Pairwise Multi-Class Document Classification for Semantic Relations
between Wikipedia Articles
- URL: http://arxiv.org/abs/2003.09881v1
- Date: Sun, 22 Mar 2020 12:52:56 GMT
- Title: Pairwise Multi-Class Document Classification for Semantic Relations
between Wikipedia Articles
- Authors: Malte Ostendorff, Terry Ruas, Moritz Schubotz, Georg Rehm, Bela Gipp
- Abstract summary: We model the problem of finding the relationship between two documents as a pairwise document classification task.
To find semantic relation between documents, we apply a series of techniques, such as GloVe, paragraph-s, BERT, and XLNet.

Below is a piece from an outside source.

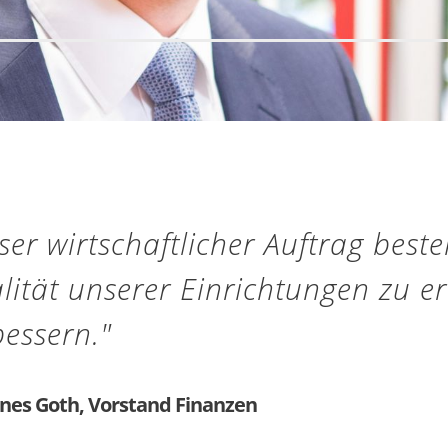
er wirtschaftlicher Auftrag beste
lität unserer Einrichtungen zu e
bessern."
nes Goth, Vorstand Finanzen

We perform our experiments on a newly proposed dataset of 32,168 Wikipedia article pairs and Wikidata properties that define the semantic document relations.
- Score: 5.40541521227338
- License: http://arxiv.org/licenses/nonexclusive-distrib/1.0/
- Abstract: Many digital libraries recommend literature to their users considering the
similarity between a query document and their repository. However, they often
fail to distinguish what is the relationship that makes two documents alike. In
this paper, we model the problem of finding the relationship between two
documents as a pairwise document classification task. To find the semantic
relation between documents, we apply a series of techniques, such as GloVe,
Paragraph-Vectors, BERT, and XLNet under different configurations (e.g.,
sequence length, vector concatenation scheme), including a Siamese architecture
for the Transformer-based systems. We perform our experiments on a newly
proposed dataset of 32,168 Wikipedia article pairs and Wikidata properties that
define the semantic document relations. Our results show vanilla BERT as the
best performing system with an F1-score of 0.93, which we manually examine to
better understand its applicability to other domains. Our findings suggest that
classifying semantic relations between documents is a solvable task and
motivates the development of recommender systems based on the evaluated
techniques. The discussions in this paper serve as first steps in the
exploration of documents through SPARQL-like queries such that one could find
documents that are similar in one aspect but dissimilar in another.